The records below need to be repeated exactly, with every picture left out.

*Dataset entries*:
────────────────

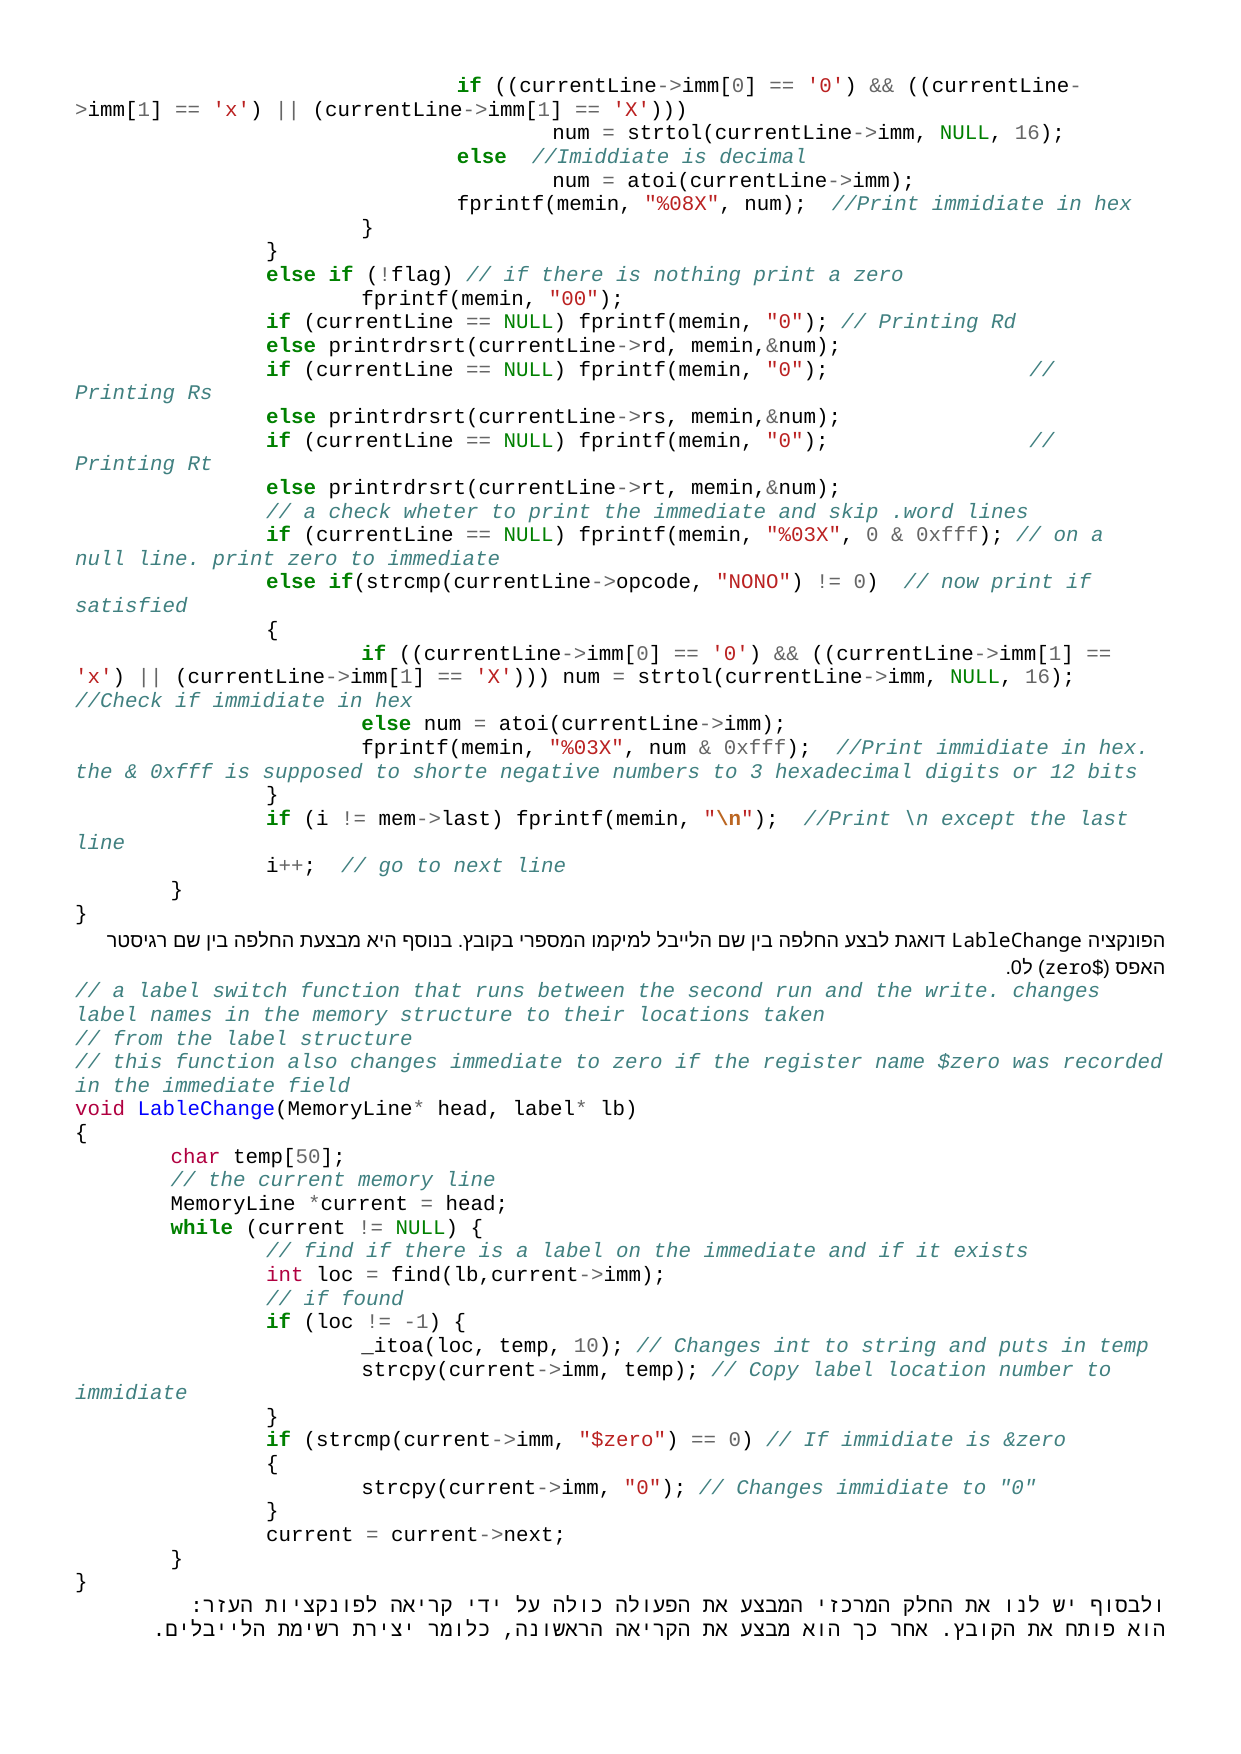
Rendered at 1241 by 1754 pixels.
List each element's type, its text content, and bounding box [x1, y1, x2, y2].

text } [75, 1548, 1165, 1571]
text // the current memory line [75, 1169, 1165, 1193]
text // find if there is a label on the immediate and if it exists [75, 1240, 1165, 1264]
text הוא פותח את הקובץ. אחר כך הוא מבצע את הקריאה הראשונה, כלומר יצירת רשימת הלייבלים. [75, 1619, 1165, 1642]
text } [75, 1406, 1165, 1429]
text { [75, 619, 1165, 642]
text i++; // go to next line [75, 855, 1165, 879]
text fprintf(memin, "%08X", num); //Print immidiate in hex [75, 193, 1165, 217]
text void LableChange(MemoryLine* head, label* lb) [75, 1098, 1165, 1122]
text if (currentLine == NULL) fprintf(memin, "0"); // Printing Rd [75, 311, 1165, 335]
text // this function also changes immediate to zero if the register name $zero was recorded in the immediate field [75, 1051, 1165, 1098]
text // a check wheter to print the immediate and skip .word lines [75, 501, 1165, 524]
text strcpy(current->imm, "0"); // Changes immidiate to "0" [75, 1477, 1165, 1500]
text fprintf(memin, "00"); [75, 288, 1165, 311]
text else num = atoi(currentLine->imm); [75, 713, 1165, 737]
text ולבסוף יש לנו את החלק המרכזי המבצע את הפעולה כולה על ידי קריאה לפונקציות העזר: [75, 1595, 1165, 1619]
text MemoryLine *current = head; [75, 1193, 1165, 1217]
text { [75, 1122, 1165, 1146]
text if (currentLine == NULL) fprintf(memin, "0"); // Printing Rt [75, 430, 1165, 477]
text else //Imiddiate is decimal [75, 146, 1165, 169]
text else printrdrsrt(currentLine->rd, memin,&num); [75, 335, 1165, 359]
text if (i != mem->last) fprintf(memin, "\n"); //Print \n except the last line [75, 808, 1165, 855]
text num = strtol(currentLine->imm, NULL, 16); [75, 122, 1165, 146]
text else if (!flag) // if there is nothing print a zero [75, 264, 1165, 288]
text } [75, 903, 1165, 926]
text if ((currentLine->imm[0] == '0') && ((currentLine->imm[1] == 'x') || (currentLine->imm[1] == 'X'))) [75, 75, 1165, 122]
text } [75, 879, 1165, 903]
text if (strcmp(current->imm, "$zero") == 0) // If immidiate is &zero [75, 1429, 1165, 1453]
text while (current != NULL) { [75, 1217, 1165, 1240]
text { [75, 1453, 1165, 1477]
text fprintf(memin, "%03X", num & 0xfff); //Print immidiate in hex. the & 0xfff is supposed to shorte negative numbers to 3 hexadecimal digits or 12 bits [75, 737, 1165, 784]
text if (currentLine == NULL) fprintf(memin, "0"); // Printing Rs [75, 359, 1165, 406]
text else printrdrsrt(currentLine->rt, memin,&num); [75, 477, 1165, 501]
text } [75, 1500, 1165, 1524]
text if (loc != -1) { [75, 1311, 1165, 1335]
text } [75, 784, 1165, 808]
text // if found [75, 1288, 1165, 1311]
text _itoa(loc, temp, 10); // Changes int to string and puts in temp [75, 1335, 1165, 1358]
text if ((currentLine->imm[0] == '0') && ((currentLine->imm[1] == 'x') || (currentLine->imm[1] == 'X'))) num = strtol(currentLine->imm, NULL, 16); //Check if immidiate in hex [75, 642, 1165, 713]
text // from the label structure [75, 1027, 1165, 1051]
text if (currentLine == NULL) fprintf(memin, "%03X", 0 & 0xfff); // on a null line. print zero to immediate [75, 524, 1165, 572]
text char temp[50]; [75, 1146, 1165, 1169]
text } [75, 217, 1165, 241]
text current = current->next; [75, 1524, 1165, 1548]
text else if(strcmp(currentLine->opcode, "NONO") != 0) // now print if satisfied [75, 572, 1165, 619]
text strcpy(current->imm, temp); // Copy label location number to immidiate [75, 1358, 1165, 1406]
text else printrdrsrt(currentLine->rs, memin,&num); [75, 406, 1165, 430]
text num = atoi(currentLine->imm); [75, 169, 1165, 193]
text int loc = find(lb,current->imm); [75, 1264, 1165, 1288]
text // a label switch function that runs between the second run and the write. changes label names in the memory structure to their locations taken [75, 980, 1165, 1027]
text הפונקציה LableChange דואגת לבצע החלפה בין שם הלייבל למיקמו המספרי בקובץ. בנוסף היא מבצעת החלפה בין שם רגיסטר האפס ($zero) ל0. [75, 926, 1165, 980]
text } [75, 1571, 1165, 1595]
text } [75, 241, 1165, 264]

────────────────

*Problem solution*:
Rendered at 1241 by 1754 pixels.
List each element's type, its text content, and bounding box [x1, y1, x2, y2].

text } [75, 1548, 1165, 1571]
text // the current memory line [75, 1169, 1165, 1193]
text // find if there is a label on the immediate and if it exists [75, 1240, 1165, 1264]
text הוא פותח את הקובץ. אחר כך הוא מבצע את הקריאה הראשונה, כלומר יצירת רשימת הלייבלים. [75, 1619, 1165, 1642]
text } [75, 1406, 1165, 1429]
text { [75, 619, 1165, 642]
text i++; // go to next line [75, 855, 1165, 879]
text fprintf(memin, "%08X", num); //Print immidiate in hex [75, 193, 1165, 217]
text void LableChange(MemoryLine* head, label* lb) [75, 1098, 1165, 1122]
text if (currentLine == NULL) fprintf(memin, "0"); // Printing Rd [75, 311, 1165, 335]
text // this function also changes immediate to zero if the register name $zero was recorded in the immediate field [75, 1051, 1165, 1098]
text // a check wheter to print the immediate and skip .word lines [75, 501, 1165, 524]
text strcpy(current->imm, "0"); // Changes immidiate to "0" [75, 1477, 1165, 1500]
text fprintf(memin, "00"); [75, 288, 1165, 311]
text else num = atoi(currentLine->imm); [75, 713, 1165, 737]
text ולבסוף יש לנו את החלק המרכזי המבצע את הפעולה כולה על ידי קריאה לפונקציות העזר: [75, 1595, 1165, 1619]
text MemoryLine *current = head; [75, 1193, 1165, 1217]
text { [75, 1122, 1165, 1146]
text if (currentLine == NULL) fprintf(memin, "0"); // Printing Rt [75, 430, 1165, 477]
text else //Imiddiate is decimal [75, 146, 1165, 169]
text else printrdrsrt(currentLine->rd, memin,&num); [75, 335, 1165, 359]
text if (i != mem->last) fprintf(memin, "\n"); //Print \n except the last line [75, 808, 1165, 855]
text num = strtol(currentLine->imm, NULL, 16); [75, 122, 1165, 146]
text else if (!flag) // if there is nothing print a zero [75, 264, 1165, 288]
text } [75, 903, 1165, 926]
text if ((currentLine->imm[0] == '0') && ((currentLine->imm[1] == 'x') || (currentLine->imm[1] == 'X'))) [75, 75, 1165, 122]
text } [75, 879, 1165, 903]
text if (strcmp(current->imm, "$zero") == 0) // If immidiate is &zero [75, 1429, 1165, 1453]
text while (current != NULL) { [75, 1217, 1165, 1240]
text { [75, 1453, 1165, 1477]
text fprintf(memin, "%03X", num & 0xfff); //Print immidiate in hex. the & 0xfff is supposed to shorte negative numbers to 3 hexadecimal digits or 12 bits [75, 737, 1165, 784]
text if (currentLine == NULL) fprintf(memin, "0"); // Printing Rs [75, 359, 1165, 406]
text else printrdrsrt(currentLine->rt, memin,&num); [75, 477, 1165, 501]
text } [75, 1500, 1165, 1524]
text if (loc != -1) { [75, 1311, 1165, 1335]
text } [75, 784, 1165, 808]
text // if found [75, 1288, 1165, 1311]
text _itoa(loc, temp, 10); // Changes int to string and puts in temp [75, 1335, 1165, 1358]
text if ((currentLine->imm[0] == '0') && ((currentLine->imm[1] == 'x') || (currentLine->imm[1] == 'X'))) num = strtol(currentLine->imm, NULL, 16); //Check if immidiate in hex [75, 642, 1165, 713]
text // from the label structure [75, 1027, 1165, 1051]
text if (currentLine == NULL) fprintf(memin, "%03X", 0 & 0xfff); // on a null line. print zero to immediate [75, 524, 1165, 572]
text char temp[50]; [75, 1146, 1165, 1169]
text } [75, 217, 1165, 241]
text current = current->next; [75, 1524, 1165, 1548]
text else if(strcmp(currentLine->opcode, "NONO") != 0) // now print if satisfied [75, 572, 1165, 619]
text strcpy(current->imm, temp); // Copy label location number to immidiate [75, 1358, 1165, 1406]
text else printrdrsrt(currentLine->rs, memin,&num); [75, 406, 1165, 430]
text num = atoi(currentLine->imm); [75, 169, 1165, 193]
text int loc = find(lb,current->imm); [75, 1264, 1165, 1288]
text // a label switch function that runs between the second run and the write. changes label names in the memory structure to their locations taken [75, 980, 1165, 1027]
text הפונקציה LableChange דואגת לבצע החלפה בין שם הלייבל למיקמו המספרי בקובץ. בנוסף היא מבצעת החלפה בין שם רגיסטר האפס ($zero) ל0. [75, 926, 1165, 980]
text } [75, 1571, 1165, 1595]
text } [75, 241, 1165, 264]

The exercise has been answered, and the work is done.